Lucas Sithole estava farto da vida! Carregado de dívidas em todas as barracas da vizinhança, com um ano salários por receber, os quatro filhos metidos nos negócios do Estrela com cadastro mais sujo que caixote de lixo do Malanga, a filha rumando noite sim noite sim até á Feira Popular sob pretexto de visitar uma amiga doente, a esposa sem parar em casa 4 noites por semana no mukero entre Ressano e o Mandela.
Desesperado, um dia, Lucas resolveu suicidar-se. Atou uma corda numa mafurreira velha do quintal de casa. Esta, estava tão seca quanto a vida de Lucas e o ramo quebrou. Ainda teve de suportar um entorse mais de dois meses e o gozo da vizinhança.
Depois, atirou-se para a frente de um chapa ferrugento. Nada. Travou a tempo! Para complementar o fracasso levou ainda uns sopapos da equipa cobrador/motorista.
Tentou com uma pistola roubada debaixo da esteira do filho mais velho. Encravou ou nem balas tinha.
No meio de uma sessão de sura importada de Quelimane e aproveitando a bebedeira geral, solicitou ajuda ao seu amigo Nhamposse, conhecido assaltante e hábil manejador do instrumento cortante, para que este lhe espetasse uma faca no coração. Este invocando motivações religiosas recusou. Era Adventista de Sétimo Dia e aos sábados não trabalhava.
Experimentou com veneno depois de cuidadosamente têr estudado os fornecedores do produto no mercado de Xipamanine. Estava fora do prazo ou era falso. Ainda ganhou uma valente dor de barriga, uma diarreia sanguínolenta e a passagem pelas urgência do hospital de Mavalane..
Estava desesperado! Tinha de encontrar uma solução infalível á prova de mais humilhações. Sózinho em casa numa manhã de ressaca, ligou a televisão. Estava a começar o noticiário matinal da TVM num radioso dia 1º de Maio, Dia do Trabalhador. Foi aí que finalmente viu a luz ao fim do túnel. Era isso! Não podia falhar! Vestiu umas calças á pressa e escolheu no cesto arrumado no canto da sala uma t-shirt amarrotada e abandonada que um dos filhos tinha deixado esquecida por ali. Tambem raramente alguem tivera a coragem de a vestir pois apresentava a imagem de um dos lideres do maior partido oposisionista na frente e uma passaroco mal afamado nas costas.
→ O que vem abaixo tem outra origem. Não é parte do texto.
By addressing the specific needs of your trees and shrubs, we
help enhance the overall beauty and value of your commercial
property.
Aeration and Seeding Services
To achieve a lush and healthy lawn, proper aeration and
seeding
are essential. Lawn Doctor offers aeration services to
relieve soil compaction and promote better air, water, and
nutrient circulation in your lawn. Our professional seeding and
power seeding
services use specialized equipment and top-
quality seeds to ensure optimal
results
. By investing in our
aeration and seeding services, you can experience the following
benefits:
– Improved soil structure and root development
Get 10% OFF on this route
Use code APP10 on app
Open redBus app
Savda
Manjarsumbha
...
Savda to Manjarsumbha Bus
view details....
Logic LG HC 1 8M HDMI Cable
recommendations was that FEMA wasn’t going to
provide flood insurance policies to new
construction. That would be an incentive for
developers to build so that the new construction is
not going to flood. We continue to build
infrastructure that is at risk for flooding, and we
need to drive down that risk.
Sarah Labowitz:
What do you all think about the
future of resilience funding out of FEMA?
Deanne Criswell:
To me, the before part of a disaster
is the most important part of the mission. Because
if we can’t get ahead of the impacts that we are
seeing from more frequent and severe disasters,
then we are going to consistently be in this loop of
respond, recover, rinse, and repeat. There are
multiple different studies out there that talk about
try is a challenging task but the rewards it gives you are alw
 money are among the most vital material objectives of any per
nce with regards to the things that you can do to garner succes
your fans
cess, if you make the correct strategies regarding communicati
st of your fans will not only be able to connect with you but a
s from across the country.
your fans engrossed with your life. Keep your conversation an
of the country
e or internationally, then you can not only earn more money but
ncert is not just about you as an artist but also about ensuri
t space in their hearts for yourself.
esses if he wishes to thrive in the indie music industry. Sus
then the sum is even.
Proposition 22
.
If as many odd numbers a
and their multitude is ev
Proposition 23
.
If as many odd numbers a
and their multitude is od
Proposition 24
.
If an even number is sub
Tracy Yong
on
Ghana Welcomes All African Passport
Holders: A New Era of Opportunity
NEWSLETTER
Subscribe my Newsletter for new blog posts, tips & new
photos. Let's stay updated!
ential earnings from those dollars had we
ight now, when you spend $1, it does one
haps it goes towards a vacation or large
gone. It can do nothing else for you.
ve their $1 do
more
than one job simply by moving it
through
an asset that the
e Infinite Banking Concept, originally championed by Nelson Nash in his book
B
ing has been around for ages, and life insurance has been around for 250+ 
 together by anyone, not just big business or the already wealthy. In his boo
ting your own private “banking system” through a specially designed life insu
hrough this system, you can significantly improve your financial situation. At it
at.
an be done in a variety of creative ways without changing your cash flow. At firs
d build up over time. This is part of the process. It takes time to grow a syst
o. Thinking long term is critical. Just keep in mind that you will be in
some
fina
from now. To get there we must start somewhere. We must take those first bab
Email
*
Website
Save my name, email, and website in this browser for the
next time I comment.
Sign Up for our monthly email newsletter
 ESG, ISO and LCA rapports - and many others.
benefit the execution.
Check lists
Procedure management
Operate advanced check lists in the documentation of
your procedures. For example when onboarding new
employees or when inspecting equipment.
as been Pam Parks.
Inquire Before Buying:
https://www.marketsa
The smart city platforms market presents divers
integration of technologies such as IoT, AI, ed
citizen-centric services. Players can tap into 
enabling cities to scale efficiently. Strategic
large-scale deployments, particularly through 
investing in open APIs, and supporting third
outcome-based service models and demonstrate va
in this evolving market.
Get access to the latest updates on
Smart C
Enfiou uns chinelos, saiu de casa em passo apressado e entrou num chapa, deixando-se levar até á Baixa da cidade.
Ao fim de algum tempo, chegou ao seu destino. Na praça dos Trabalhadores a agitação era geral. O discurso do Presidente ouvia-se por toda a zona portuária aumentado por potentes colunas de som. Falava entusiasmado das conquistas dos trabalhadores, da justiça implacável no combate á corrupção endémica e pela eunésima vêz decretava uma ofensiva generalizada contra o deixa andar que corruía as entranhas do nação e do estado.
As mamanas da OMM ululavam os seus canticos. O povão trabalhador a prazo ou desempregado, batia palmas frenéticamente gritando vivas ao Presidente.
Lucas foi-se entranhando na multidão. Por onde passava as cabeças voltavam-se perante a injúria das imagens da sua vestimenta. Mas ninguem teve coragem de o parar ou interpelar. O seu porte decidido e o factor surpresa jogaram a seu favôr. Quando estava bem perto do palanque imobilizou-se e respirou fundo. Uns minutos depois e aproveitando uma providencial pausa presidencial no desenrolar do discurso, para um copo de água gelada e retemperadora, gritou com toda a força que lhe restava:
-QUEREMOS OS ASSASSINOS DE SIBA-SIBA E CARDOSO JULGADOS!!!
Até o Presidente se engasgou, interrompendo o sorvêr da água gelada e o discurso! As mamanas da OMM silenciaram-se. O povão deixou as palmas e apurou os auriculares orificios. Lucas aproveitou os segundos de silêncio para voltar á carga:
-QUEREMOS TODOS OS CORRUPTOS NA CADEIA!!
Desde os paus de bandeira aos disticos contra e a favôr, passando pelas proletárias ferramentas de manifestação, tudo serviu para fazer calar aquela vós dissonante. Contam até algumas oficiosas testemunhas que o nosso herói sucumbiu com um evidente sorriso de vitória nos lábios. O que ainda mais enfureceu a turba e provávelmente acelerou o seu fim.
Da restante história de Lucas Sithole, o suicida voluntário, conferi eu num retangulo pequeno, sem fotografia na página de necreologia do Jornal Noticias do dia seguinte. O enterro no cemitério de Lhanguene foi acompanhado apenas por familiares e por alguns dos muitos credores.